**COMPRUEBA TU COMPRENSIÓN**
(A) Según el texto sobre la casa de Corrales, ¿qué hay hoy en el lugar donde estaba la casa derruida?
(B) Prosigue el texto sobre la casa de Corrales a partir de su última frase.

**TEXTO SELECCIONADO**
########
El Tiempo en Corrales de Buelna,Los

03 febrero 2025

LA CASA IMPERTINENTE (Nazismo sesentero)

De camino al cine Buenos Aires (“El Churrero”), pasado el bar Tama, había en Corrales, en los años sesenta, una casa que estaba derruida y cubierta de maleza. Esa casa, con su finca, acabó desapareciendo, y en su lugar hay hoy día un supermercado, que ocupa el espacio de la casa y el del bar.
Recuerdo que un día, siendo yo niño, pasaba por delante de la casa con un amigo, y éste me dijo: “Esa casa, ¡me da una rabia…!”. Me identifiqué con el sentimiento de mi amigo: en ese momento me di cuenta de que a mí también me daba rabia. Y al mismo tiempo me di cuenta de lo absurdo que ello era: ¿por qué una casa, una casa deshabitada, habría de darme rabia, como si fuera una persona?
Después, a lo largo de los años, cuando he pasado por ese lugar me he solido acordar de la casa, de mi amigo, y de la rabia. Y he seguido preguntándome por qué la casa nos daba rabia. Además, no dejaba de parecerme misterioso que, un sentimiento tan carente de sentido, fuera además compartido por dos personas que casualmente se encontraban pasando por allí. ¿A alguien más de los habitantes de Corrales, le habría dado rabia aquella casa?
Ha sido muy recientemente, a mis sesenta y cuatro años, cuando me he dado cuenta del porqué de la rabia hacia aquella casa. Y de que no es tan absurdo que mi sensación fuera compartida.
Tanto mi familia como la de mi amigo eran familias que vivían las expectativas pujantes del nacionalcatolicismo de los años sesenta; éramos familias en progreso, con hijos cuyo futuro, mediante el estudio y el trabajo, se presentaba prometedor, sin duda mejor que el de sus padres y abuelos. Se había superado la penuria de la posguerra, disfrutábamos los “veinticinco años de paz” y estábamos todos, se suponía, en un esfuerzo colectivo de mostrar al mundo de lo que España era capaz, al mismo tiempo que cada uno recibiría un porvenir “glorioso” si se mostraba colaborador. En ese contexto, de influencia falangista, cualquier signo de debilidad, pobreza o impotencia era automáticamente procesado como una piedra en el zapato, una imperdonable rémora hacia la construcción nacional, familiar y personal. No había que tener piedad para con los que mostraban dejadez o miseria, todos teníamos nuestra oportunidad y el que no tiraba para adelante no merecía clemencia, sino más bien exterminio.
########
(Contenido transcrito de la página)

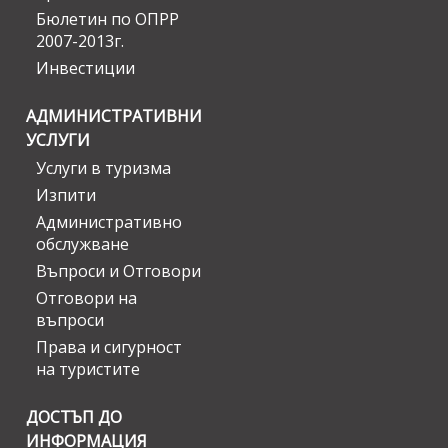
Бюлетин по ОПРР
2007-2013г.
Инвестиции
АДМИНИСТРАТИВНИ
УСЛУГИ
Услуги в туризма
Изпити
Административно
обслужване
Въпроси и Отговори
Отговори на
въпроси
Права и сигурност
на туристите
ДОСТЪП ДО
ИНФОРМАЦИЯ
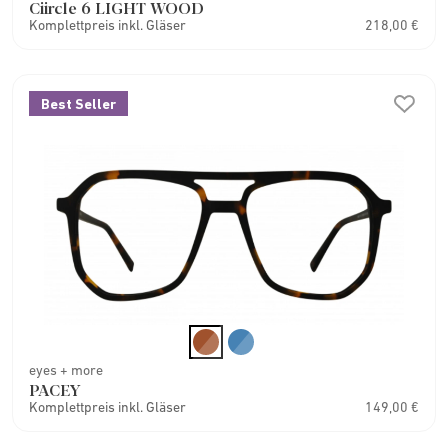
Ciircle 6 LIGHT WOOD
Komplettpreis inkl. Gläser
218,00 €
Best Seller
eyes + more
PACEY
Komplettpreis inkl. Gläser
149,00 €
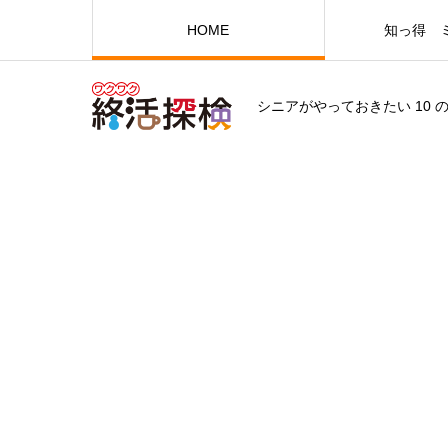
HOME
知っ得 
シニアがやっておきたい 10 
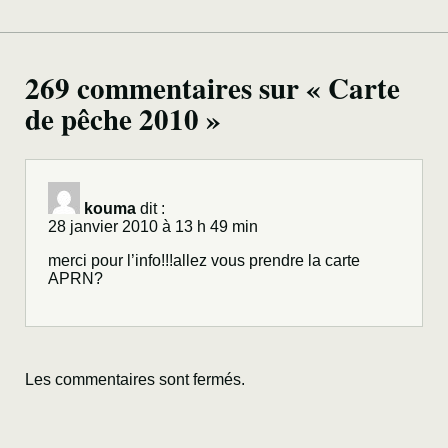
269 commentaires sur « Carte
de pêche 2010 »
kouma
dit :
28 janvier 2010 à 13 h 49 min
merci pour l’info!!!allez vous prendre la carte
APRN?
Les commentaires sont fermés.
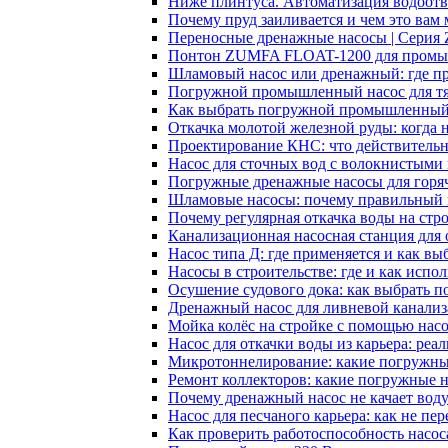
Ниже плинтуса. Автоматизация водоотве
Почему пруд заиливается и чем это вам
Переносные дренажные насосы | Серия
Понтон ZUMFA FLOAT-1200 для промы
Шламовый насос или дренажный: где пр
Погружной промышленный насос для тя
Как выбрать погружной промышленный н
Откачка молотой железной руды: когда
Проектирование КНС: что действительн
Насос для сточных вод с волокнистыми 
Погружные дренажные насосы для горя
Шламовые насосы: почему правильный в
Почему регулярная откачка воды на стро
Канализационная насосная станция для 
Насос типа Д: где применяется и как вы
Насосы в строительстве: где и как исп
Осушение судового дока: как выбрать 
Дренажный насос для ливневой канализа
Мойка колёс на стройке с помощью насо
Насос для откачки воды из карьера: ре
Микротоннелирование: какие погружны
Ремонт коллекторов: какие погружные 
Почему дренажный насос не качает вод
Насос для песчаного карьера: как не пе
Как проверить работоспособность насос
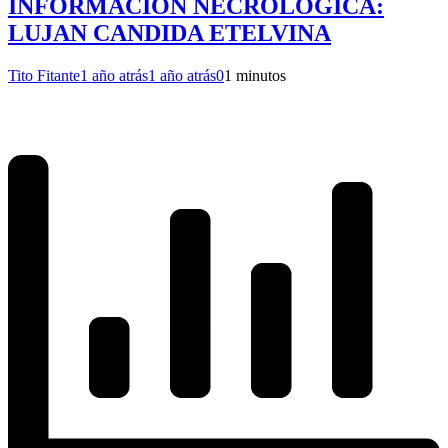
INFORMACIÓN NECROLÓGICA:
LUJAN CANDIDA ETELVINA
Tito Fitante
1 año atrás
1 año atrás
0
1 minutos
########
**SOLUCIONES POR TAREA**
(A) Un supermercado, que ocupa el espacio de la casa y el del bar.

(B)
He tardado muchos años en darme cuenta de que ese era el ambiente sentimental en que me crie. Tras la posguerra, el régimen de Franco mostró y difundió ciertas simpatías hacia la cultura nazi, y algunos sectores con poder e influencia entre la juventud hacían el saludo que a Hitler hemos visto en las fotos. Aún no se sabía de los campos de concentración –aún en Alemania había muchos que no lo sabían tampoco-. La moral era de “Tira para adelante y no mires atrás; el que renquee, que espabile”.
Frans de Waal, investigador del comportamiento animal, narra en su libro “Bien natural” un episodio ocurrido entre los primates de un zoológico. Había un recinto donde vivían los primates, y a uno de ellos le atacó un virus que le dejó paralizadas las piernas; el animal se desplazaba arrastrándose, trabajosamente, con los brazos. En ese grupo de primates había un macho alfa que no se andaba con contemplaciones; la presencia de un congénere que andaba de repente haciendo el tonto le incomodaba visiblemente, “¿Pero qué le pasa a éste ahora?, ¿de qué va?”. Un día, el líder del grupo, harto, cogió un palo largo y se dirigió al tullido, dispuesto a acabar con aquellas tonterías. Si no llega a ser por la intervención de los vigilantes del zoo, le habría matado.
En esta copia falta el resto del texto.